[Date Prev][Date Next][Thread Prev][Thread Next][Date Index][Thread Index]

[Xen-devel] [PATCH v5 7/7] xen/x86: use PCID feature



Avoid flushing the complete TLB when switching %cr3 for mitigation of
Meltdown by using the PCID feature if available.

We are using 4 PCID values for a 64 bit pv domain subject to XPTI and
2 values for the non-XPTI case:

- guest active and in kernel mode
- guest active and in user mode
- hypervisor active and guest in user mode (XPTI only)
- hypervisor active and guest in kernel mode (XPTI only)

We use PCID only if PCID _and_ INVPCID are supported. With PCID in use
we disable global pages in cr4. A command line parameter controls in
which cases PCID is being used.

As the non-XPTI case has shown not to perform better with PCID at least
on some machines the default is to use PCID only for domains subject to
XPTI.

With PCID enabled we always disable global pages.
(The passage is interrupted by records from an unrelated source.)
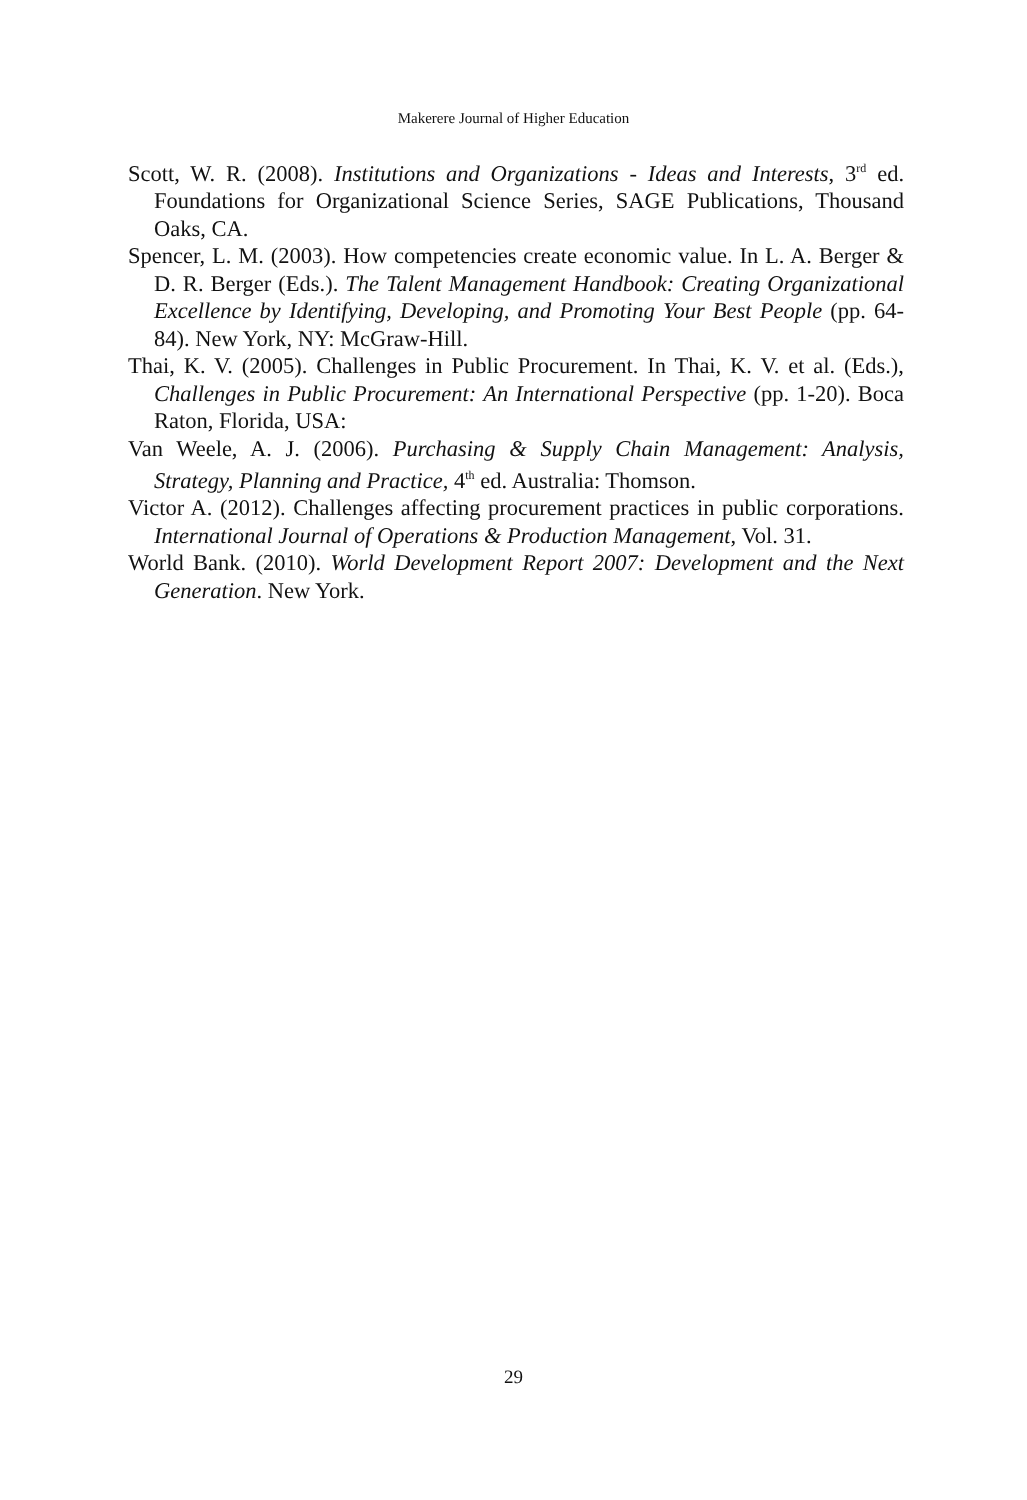Makerere Journal of Higher Education
Scott, W. R. (2008). Institutions and Organizations - Ideas and Interests, 3<sup>rd</sup> ed. Foundations for Organizational Science Series, SAGE Publications, Thousand Oaks, CA.
Spencer, L. M. (2003). How competencies create economic value. In L. A. Berger & D. R. Berger (Eds.). The Talent Management Handbook: Creating Organizational Excellence by Identifying, Developing, and Promoting Your Best People (pp. 64-84). New York, NY: McGraw-Hill.
Thai, K. V. (2005). Challenges in Public Procurement. In Thai, K. V. et al. (Eds.), Challenges in Public Procurement: An International Perspective (pp. 1-20). Boca Raton, Florida, USA:
Van Weele, A. J. (2006). Purchasing & Supply Chain Management: Analysis, Strategy, Planning and Practice, 4<sup>th</sup> ed. Australia: Thomson.
Victor A. (2012). Challenges affecting procurement practices in public corporations. International Journal of Operations & Production Management, Vol. 31.
World Bank. (2010). World Development Report 2007: Development and the Next Generation. New York.
29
This avoids having to
either flush the complete TLB or do a cycle through all PCID values
when invalidating a single global page.

pv_guest_cr4_to_real_cr4() is switched from a macro to a real function
now as it has become more complex.

Performance for the XPTI case improves a lot: parallel make of the Xen
hypervisor on my machine reduced elapsed time from 107 to 93 seconds,
system time was reduced from 140 to 103 seconds.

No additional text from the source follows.